Crash Bandicoot N. Sane Trilogy - Review for Nintendo Switch

Crash Bandicoot N. Sane Trilogy - Review for Nintendo Switch

If they had told me over 20 years ago that I could have played Crash Bandicoot on a laptop, I would never have believed it. Especially since the console that allows it is nothing less than the newcomer (so to speak) of the house Nintendo. The clear division that once separated IP, consoles and ideas, has now become blurred, labile: this is demonstrated by the various inter-brand collaborations and the cross-platform between (almost) all the various platforms. A year ago Activision he surprised us by putting a long-awaited game on the shelves, loved by the public who literally spent their childhood on PlayStation; now he does it again, expanding the platforms for Crash Bandicoot N. Sane Trilogy up to PC, Xbox One and Nintendo Switch. It is this last version that we have tried, stripped and, above all, played everywhere in portability, and that we will review on this page.



Crash Bandicoot N. Sane Trilogy - Review for Nintendo Switch

The work of Vicarious Visions

An important premise must be made: the work that Vicarious Visions has already done for the title the first time on PlayStation 4 is something superb: every single texture has come back to life, every polygon has found new lifeblood, and the whole game benefits from it being more modern and contextualized than other contemporary games could be . Even from the gameplay side, the game has undergone some changes: I still struggle to define improvements due to the slightly altered experience, but despite everything, the game is now easier for the modern generation.

The port that has arrived on the Nintendo Switch, however, is something really special: despite the graphic downgrade, necessary as the Nintendo console is less powerful than the Sony one, the title really has excellent details reproduced on the small screen. In the dock version it struggles to reach 1080p, but on the portable version (except for a few less light and some slight qualitative lowering), the title reproduces exactly the same gaming experience that it had reproduced on PS4 (of which you can read our review here). The graph lowering, however, allows the game to almost stably maintain 30 frames per second, resulting in the right fluid, vital component to be able to enjoy a platform as punitive in terms of precision as Crash Bandicoot is.



The complete package

Crash Bandicoot N. Sane Trilogy brings exactly what the other versions have: the three chapters completely redone and modernized, as well as two special levels.

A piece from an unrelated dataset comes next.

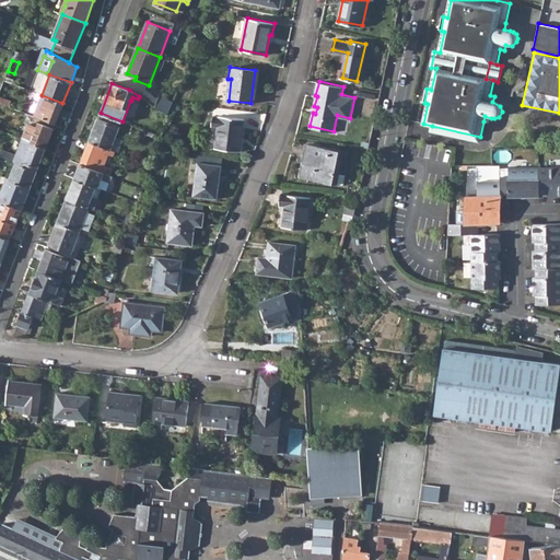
[(35,114),(56,121),(62,103),(42,95),(38,94),(37,97),(41,98),(35,114)]
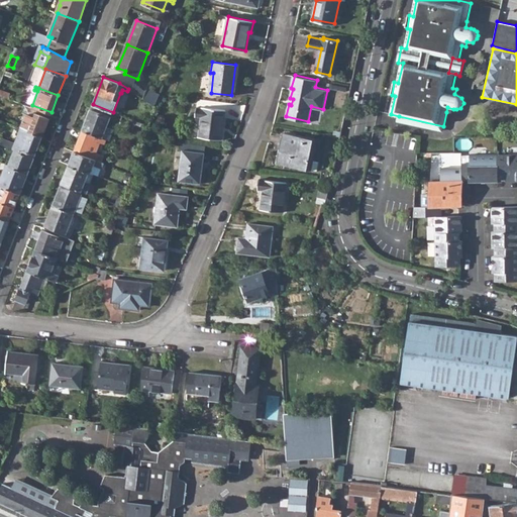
[(142,98),(154,105),(159,95),(146,89),(142,98)]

The first, Stormy Ascent, is a level at the time discarded by the developers (which also arrived on Ps4 with a free DLC), while the second, Future Tense, is a new level created in homage to the arrival of the game on all platforms.

In terms of playability, between the portability effect and the compatibility with Joy-Con, Pro Controller and with the HD Rumble function, Crash Bandicoot N. Sane Trilogy for Nintendo Switch is the most complete and refined version of the game: everything that loses in terms of visual quality, it gains in usability.

A welcome return, an expected arrival

The story of the 3D platformers (or almost) that we saw (and experienced) in those years was something special: at the time the ideas were immature, but they allowed for freedom of expression, fundamental for the representation of something creative. The linear nature of Crash Bandicoot also allowed the game to have greater accessibility than more complex titles like Super Mario 64. As mentioned in the review for Ps4, a tweak to the game dynamics would have been appropriate, to make everything more usable, but in the end this lack generates an unexpected fidelity to the origins of this platform, forgotten over time and rediscovered thanks to the nostalgia, cross and delight effect of this historical period linked to gaming.


Crash Bandicoot N. Sane Trilogy - Review for Nintendo Switch

It will seem strange, but if you find it difficult to approach a platform that is already of age, thanks to a difficulty older than modern platforms and much more punitive, you could undoubtedly play the titles backwards, starting from the third up to the first: in this way you would find yourself in the 'last chapter of the more complex but, at the same time, less diabolical mechanics, pallowing you to create a kind of training necessary for some newbies.


The structured nature of the levels, finally, makes the game very suitable for portability: some ports for Switch have problems in terms of gameplay, requiring hours of play (which is not always possible if you are not at home): Crash levels allow you to play the game anywhere, and the amount of content available makes the title very long-lived, creating a package with an excellent quality / quantity / convenience ratio.